Experimental program
Comparison scheme
Effect test

Embodiment 1

[0071] 1 malignant tumor cells are ovarian cancer hey cell lines and breast cancer MDA-MB-231 cell lines; in vitro-induced hephocytes and MDA-MB-231 cell fat differentiation methods are:

[0072] High concentration CoCl 2 Inducing the cell lines to obtain high violation transfer capabilities: Among the ovarian cancer cell lines, 535.5 μl of COCL using RPMI-1640 medium 2 After 48 h, replace the RPMI-1640 medium; breast cancer cell line MDA-MB-231 use DMEM medium 5ml + plus 535.5μL COCL 2 After 33 hours, DMEM medium is replaced; observe the state of the cells, replace fresh medium, and the cell will return to 10-14 days, when CoCl 2 When the resiliency of the cell recovery fusion is 80% -90%, the same concentration CoCl is again used. 2 Treatment of the same time, after a high concentration CoCl 2 After repeated treatment 2 times, a sufficient number of cells are obtained.
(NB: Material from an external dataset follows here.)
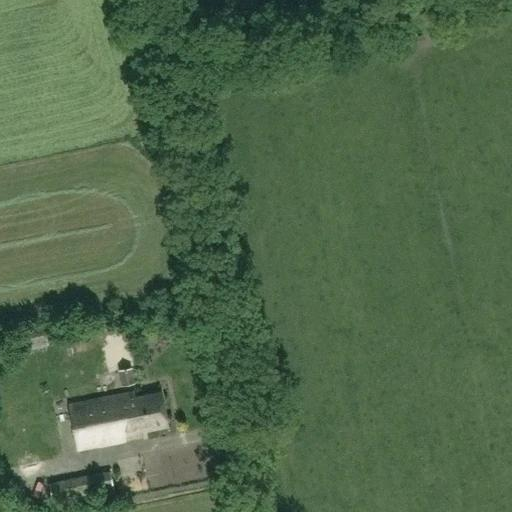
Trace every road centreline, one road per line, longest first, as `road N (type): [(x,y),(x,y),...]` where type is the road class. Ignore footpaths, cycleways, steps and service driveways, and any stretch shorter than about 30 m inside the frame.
road 1 (track): [(241,432),(169,61)]
road 2 (track): [(461,0),(169,61),(156,0)]
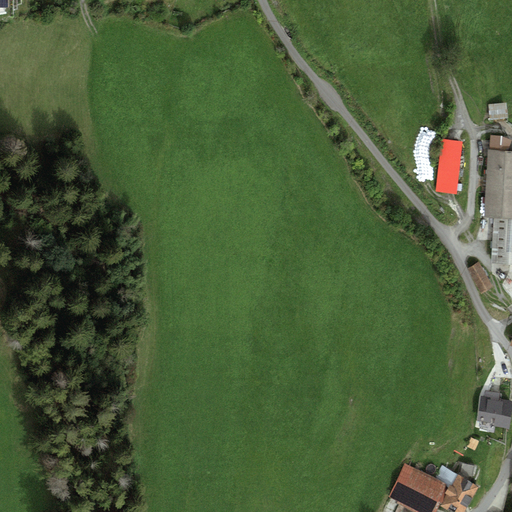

[0073] 2 will pass through in vitro-induced control group cells and COCL 2 Inducible cells, use excluding COC...

Embodiment 2

[0085] Construct nude murine transplanted tumor model

[0086] Control group cells and COCLs will pass through in vitro in vitro 2 The induced cell subcutaneous injection of 6-8 weeks old BALB / C immunodeficiency female rats were subcutaneously constructed under subcutaneous mice. Mouse transplanted tumors were carried out to induce ovarian cancer hey cell lines, and the fat cells obtained by the breast cancer MDA-MB-231 cell line had a normal fat cellular molecular label and stably exist in the mouse transplanted tumor model.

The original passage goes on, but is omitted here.